(Saved data entries)
:::
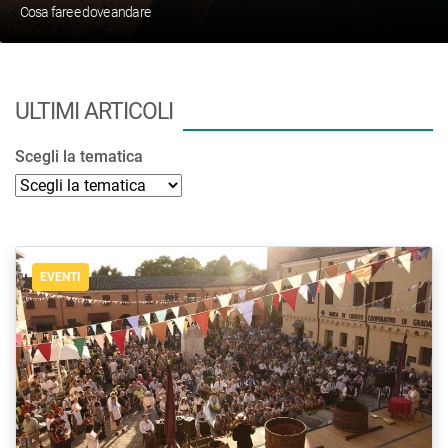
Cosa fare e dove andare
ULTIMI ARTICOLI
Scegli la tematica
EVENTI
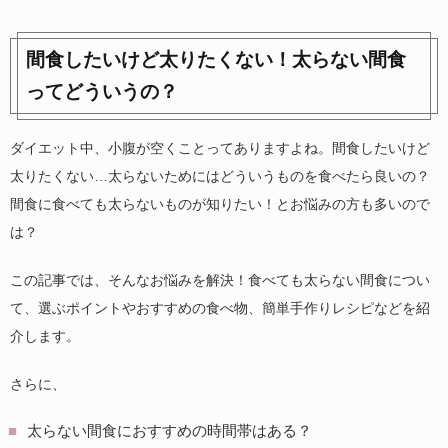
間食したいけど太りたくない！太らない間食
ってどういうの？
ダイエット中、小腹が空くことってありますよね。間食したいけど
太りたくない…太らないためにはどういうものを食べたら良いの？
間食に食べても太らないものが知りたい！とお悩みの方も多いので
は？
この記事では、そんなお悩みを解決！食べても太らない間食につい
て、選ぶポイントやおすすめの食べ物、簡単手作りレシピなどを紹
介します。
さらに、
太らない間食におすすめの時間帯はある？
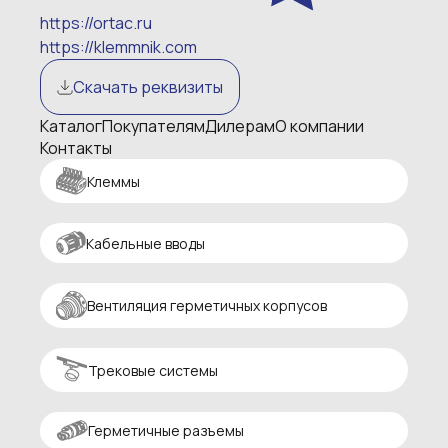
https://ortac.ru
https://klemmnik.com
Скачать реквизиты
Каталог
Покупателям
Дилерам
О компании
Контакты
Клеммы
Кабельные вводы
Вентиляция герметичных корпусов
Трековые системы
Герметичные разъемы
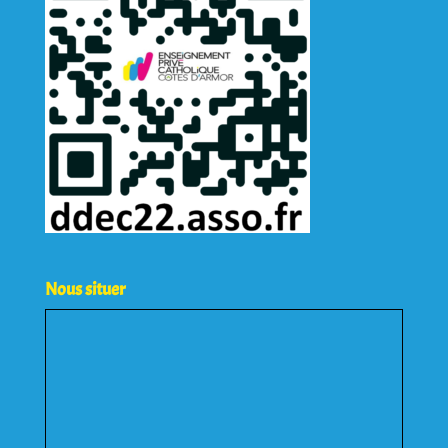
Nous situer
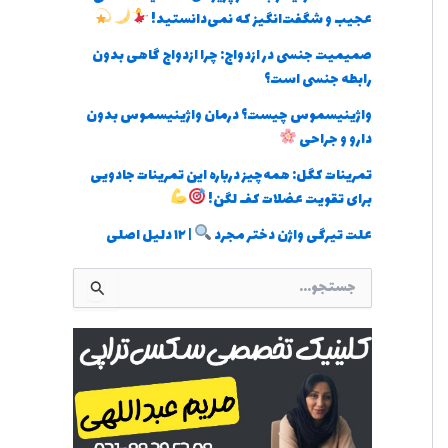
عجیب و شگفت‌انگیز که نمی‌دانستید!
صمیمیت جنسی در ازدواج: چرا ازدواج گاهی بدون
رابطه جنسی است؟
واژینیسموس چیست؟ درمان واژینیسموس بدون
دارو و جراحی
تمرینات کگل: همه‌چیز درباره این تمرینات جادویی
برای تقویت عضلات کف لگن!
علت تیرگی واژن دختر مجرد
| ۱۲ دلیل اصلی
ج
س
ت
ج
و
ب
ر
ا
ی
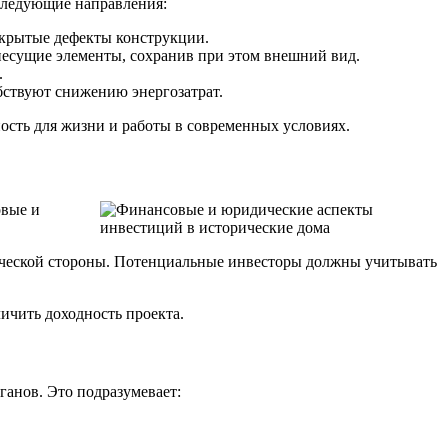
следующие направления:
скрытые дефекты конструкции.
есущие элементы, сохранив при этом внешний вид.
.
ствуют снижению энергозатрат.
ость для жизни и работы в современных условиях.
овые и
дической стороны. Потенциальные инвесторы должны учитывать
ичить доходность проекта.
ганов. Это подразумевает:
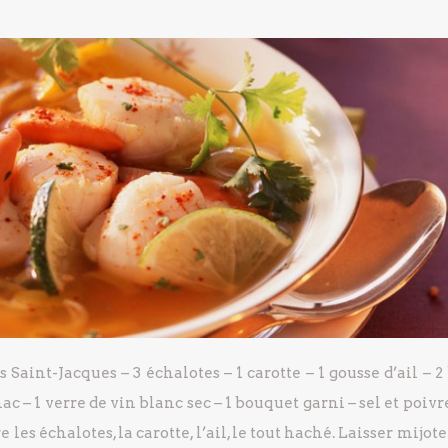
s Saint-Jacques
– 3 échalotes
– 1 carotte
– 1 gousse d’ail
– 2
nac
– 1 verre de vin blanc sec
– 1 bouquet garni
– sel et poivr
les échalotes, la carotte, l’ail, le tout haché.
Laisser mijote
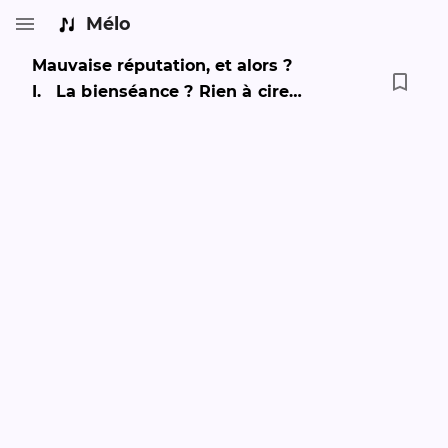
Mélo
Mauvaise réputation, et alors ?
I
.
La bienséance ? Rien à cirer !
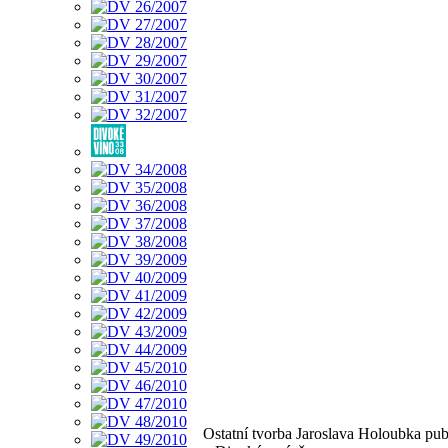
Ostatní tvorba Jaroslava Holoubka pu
:::
• _What is being asked_
Please collect every line above that contains the word "échalotes", matching case exactly.

• _Answer space_
– 3 échalotes
les échalotes, la carotte, l’ail, le tout haché.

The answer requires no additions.